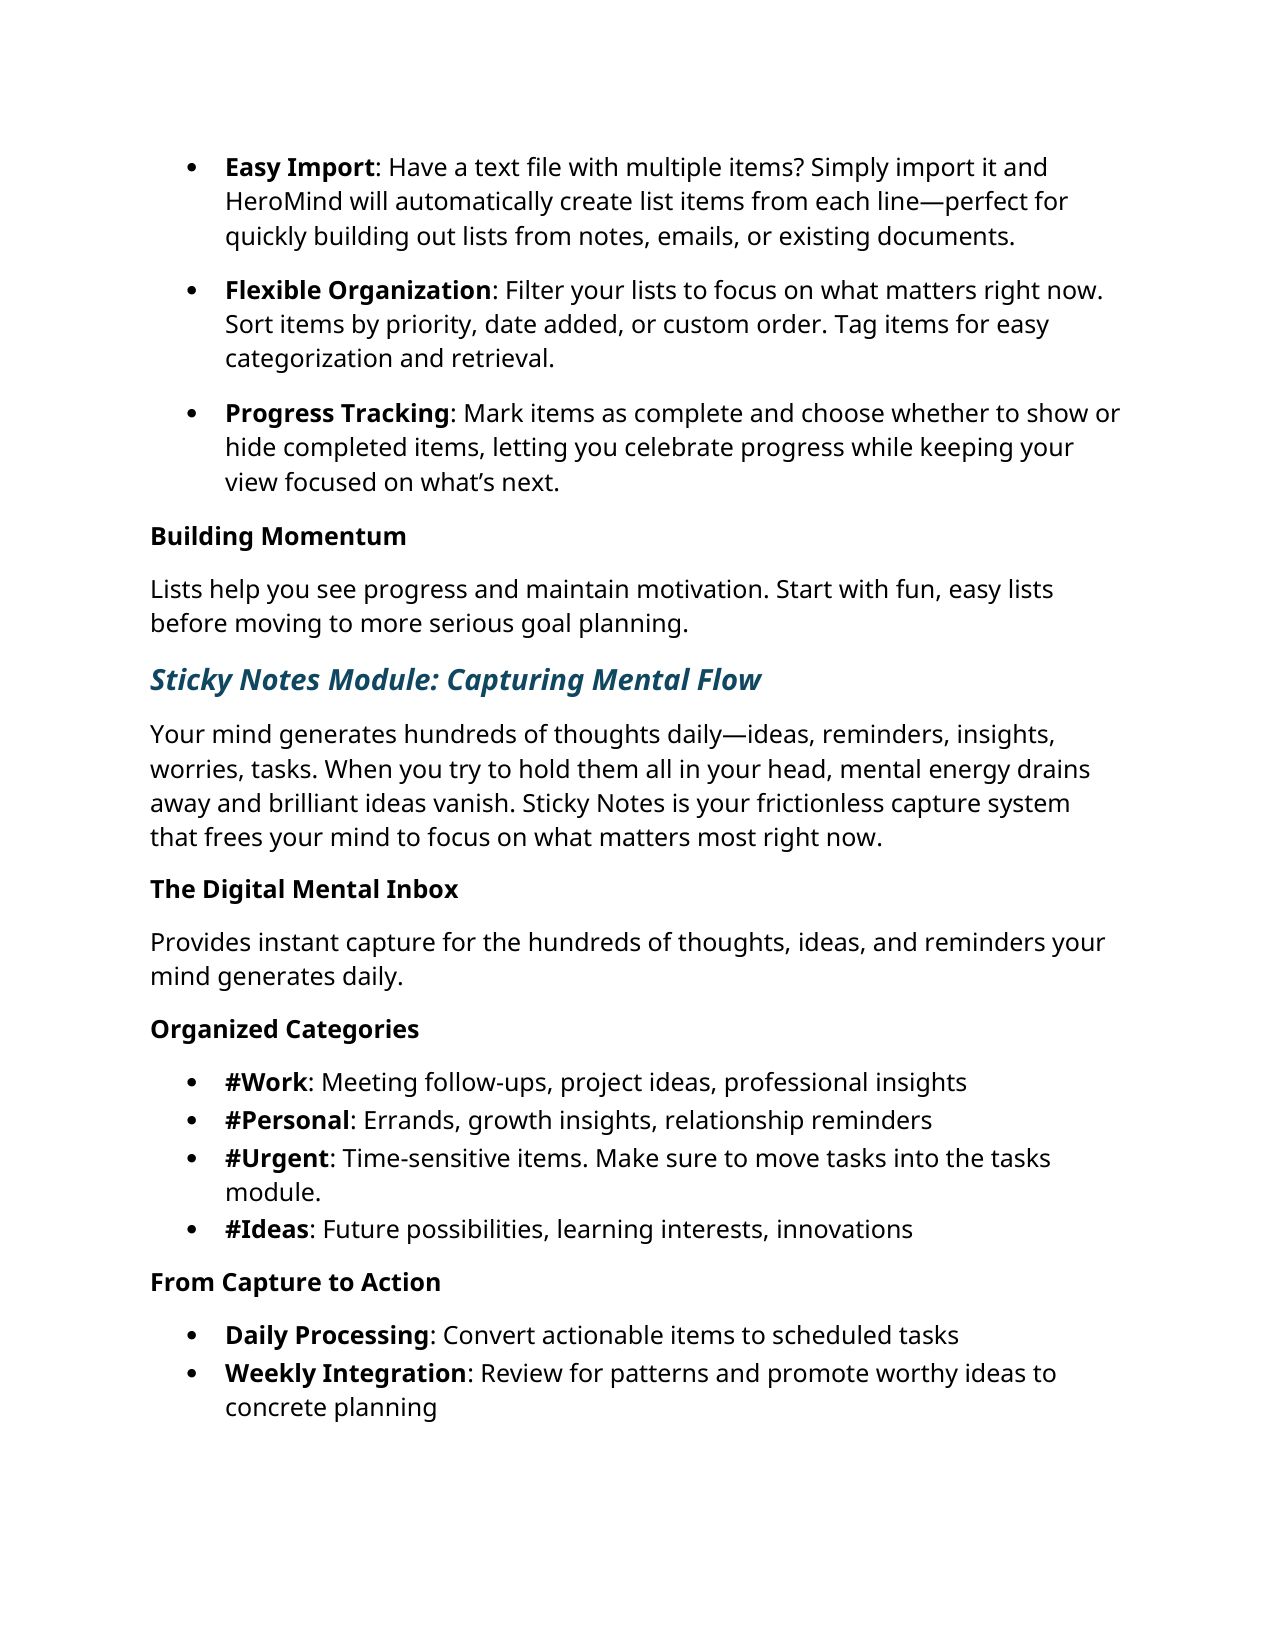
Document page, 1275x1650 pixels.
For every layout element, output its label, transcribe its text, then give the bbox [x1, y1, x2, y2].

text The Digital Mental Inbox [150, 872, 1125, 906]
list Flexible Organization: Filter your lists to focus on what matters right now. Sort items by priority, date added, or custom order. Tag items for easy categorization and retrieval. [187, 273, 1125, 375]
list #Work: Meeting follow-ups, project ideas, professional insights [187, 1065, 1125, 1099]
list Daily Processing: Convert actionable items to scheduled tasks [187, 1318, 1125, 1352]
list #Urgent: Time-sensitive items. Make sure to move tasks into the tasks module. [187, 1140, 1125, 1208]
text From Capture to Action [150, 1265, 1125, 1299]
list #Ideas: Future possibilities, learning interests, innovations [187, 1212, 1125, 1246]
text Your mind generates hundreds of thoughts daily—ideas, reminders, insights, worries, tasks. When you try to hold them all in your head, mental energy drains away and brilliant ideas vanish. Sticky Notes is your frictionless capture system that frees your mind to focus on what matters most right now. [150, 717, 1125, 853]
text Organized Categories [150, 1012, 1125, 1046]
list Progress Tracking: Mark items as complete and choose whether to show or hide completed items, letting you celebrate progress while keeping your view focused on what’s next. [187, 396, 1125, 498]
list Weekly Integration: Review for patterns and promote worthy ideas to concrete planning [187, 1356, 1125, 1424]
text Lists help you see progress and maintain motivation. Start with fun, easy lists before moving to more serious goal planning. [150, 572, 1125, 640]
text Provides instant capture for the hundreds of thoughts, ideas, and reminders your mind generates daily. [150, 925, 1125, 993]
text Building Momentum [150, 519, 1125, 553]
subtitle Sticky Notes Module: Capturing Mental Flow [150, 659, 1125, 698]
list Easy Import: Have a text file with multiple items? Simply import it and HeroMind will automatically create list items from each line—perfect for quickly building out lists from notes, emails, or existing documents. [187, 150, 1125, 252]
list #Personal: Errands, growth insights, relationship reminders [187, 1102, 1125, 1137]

==

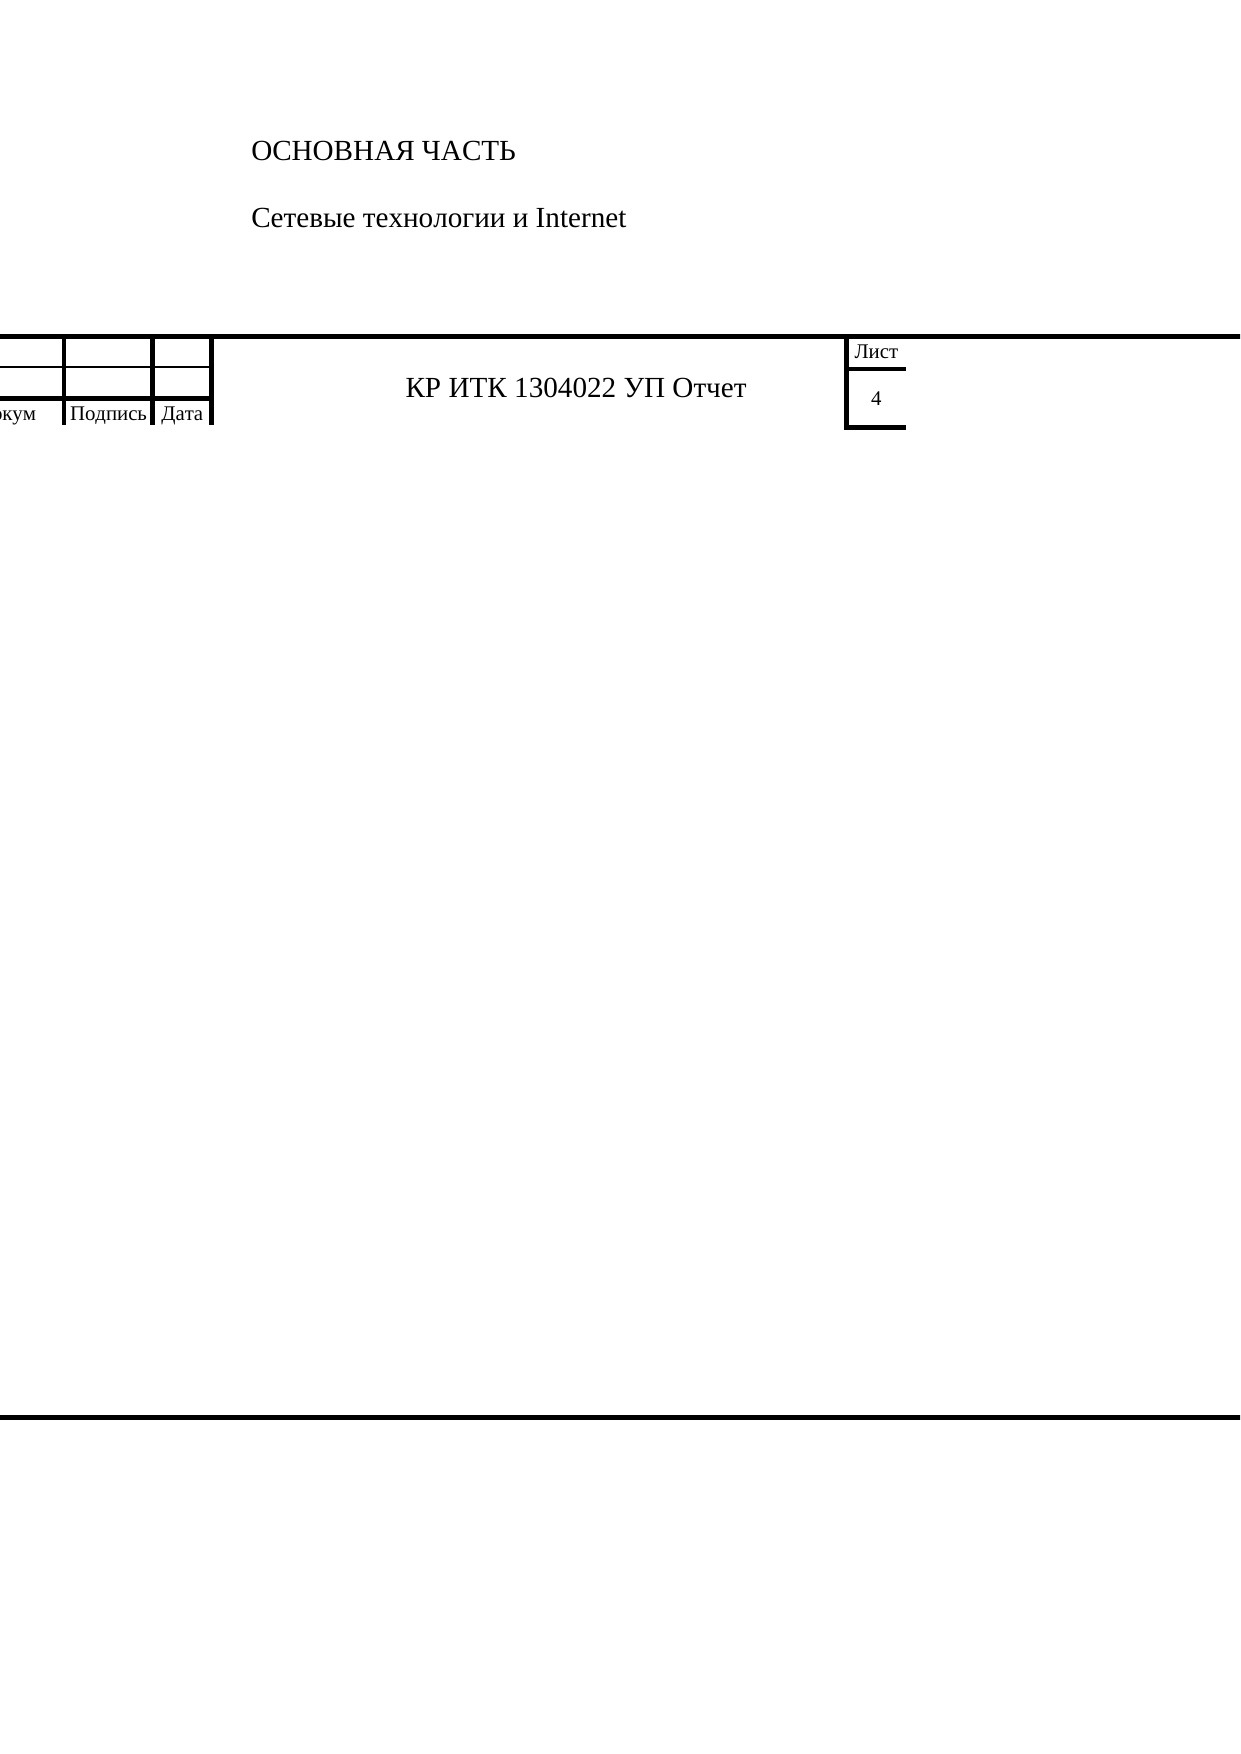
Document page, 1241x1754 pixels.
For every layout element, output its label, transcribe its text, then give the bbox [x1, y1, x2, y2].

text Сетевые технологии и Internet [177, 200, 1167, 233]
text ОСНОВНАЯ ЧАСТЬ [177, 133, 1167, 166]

» Task to complete
For the string "page", go through the entries above and copy each line where it occurs.

» Answer space
Document page, 1275x1650 pixels.
Document page, 1241x1754 pixels.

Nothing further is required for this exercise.